■ **WHAT IS BEING ASKED**
All lines from the line containing "middle mcp: (403, 470)" up to and including the last line of the listing below should be echoed exactly; no other lines belong in the response.
►
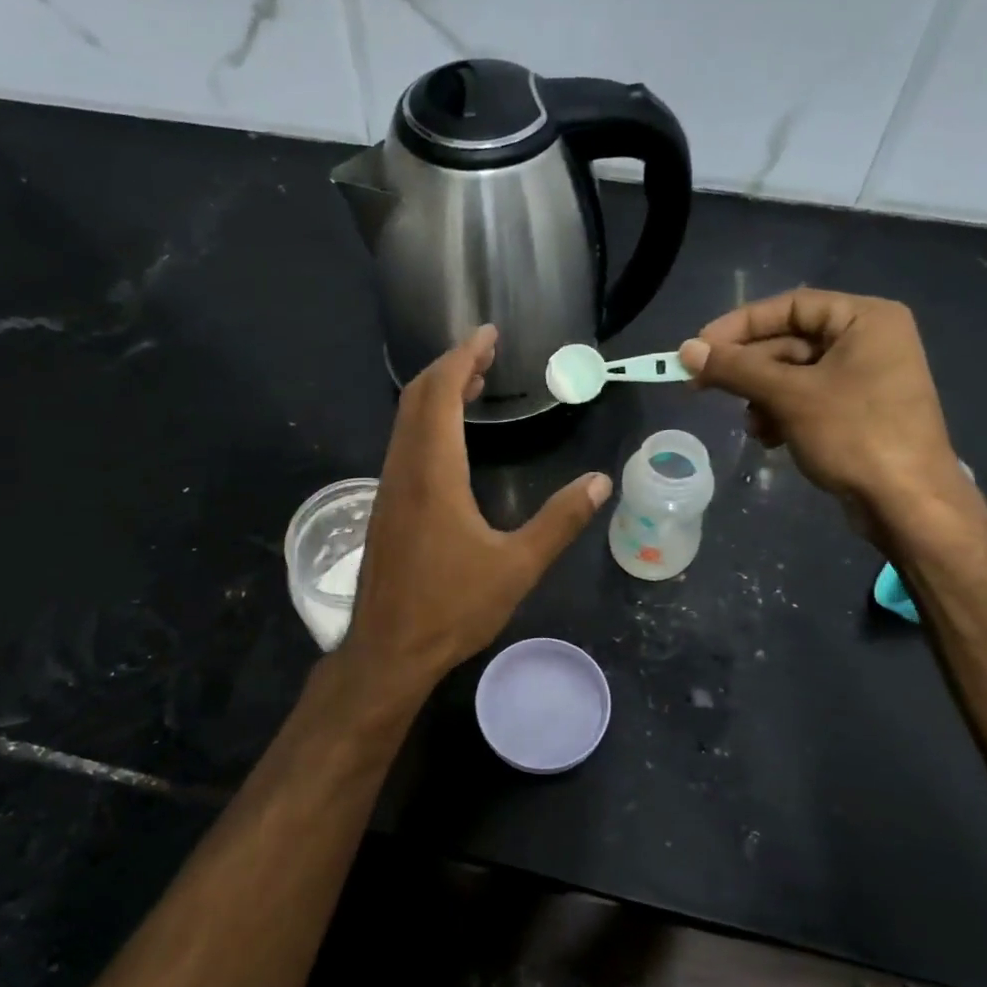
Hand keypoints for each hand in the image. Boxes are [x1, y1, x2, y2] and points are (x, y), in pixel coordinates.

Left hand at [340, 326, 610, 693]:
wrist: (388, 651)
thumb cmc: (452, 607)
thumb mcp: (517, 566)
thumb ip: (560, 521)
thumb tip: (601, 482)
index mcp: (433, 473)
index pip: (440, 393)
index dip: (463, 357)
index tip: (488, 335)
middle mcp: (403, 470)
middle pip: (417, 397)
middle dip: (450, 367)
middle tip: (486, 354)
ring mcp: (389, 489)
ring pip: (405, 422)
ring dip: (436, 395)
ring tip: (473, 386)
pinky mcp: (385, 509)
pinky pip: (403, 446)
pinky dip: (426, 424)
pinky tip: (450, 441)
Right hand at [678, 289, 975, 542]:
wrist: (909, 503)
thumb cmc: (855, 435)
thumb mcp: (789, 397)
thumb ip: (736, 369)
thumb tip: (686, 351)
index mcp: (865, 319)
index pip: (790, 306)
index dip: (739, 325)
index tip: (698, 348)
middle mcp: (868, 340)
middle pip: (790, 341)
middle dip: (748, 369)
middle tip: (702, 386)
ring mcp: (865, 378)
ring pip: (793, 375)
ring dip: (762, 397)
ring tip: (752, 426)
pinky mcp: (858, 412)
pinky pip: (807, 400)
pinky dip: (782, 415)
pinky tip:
◄
■ **THE COMPLETED TASK**
middle mcp: (403, 470)
middle pip: (417, 397)
middle dip: (450, 367)
middle tip: (486, 354)
ring mcp: (389, 489)
ring pip: (405, 422)
ring dip: (436, 395)
ring tip: (473, 386)
pinky mcp: (385, 509)
pinky pip: (403, 446)
pinky dip: (426, 424)
pinky tip: (450, 441)
Right hand at [678, 289, 975, 542]:
wrist: (909, 503)
thumb cmc: (855, 435)
thumb mcp: (789, 397)
thumb ip: (736, 369)
thumb tip: (686, 351)
index mcp: (865, 319)
index pip: (790, 306)
index dip: (739, 325)
index tip: (698, 348)
middle mcp: (868, 340)
middle pip: (790, 341)
middle dip: (748, 369)
middle tip: (702, 386)
ring mcp: (865, 378)
ring pip: (793, 375)
ring dip: (762, 397)
ring tip: (752, 426)
pinky mcp: (858, 412)
pinky pip: (807, 400)
pinky dip: (782, 415)
pinky tip:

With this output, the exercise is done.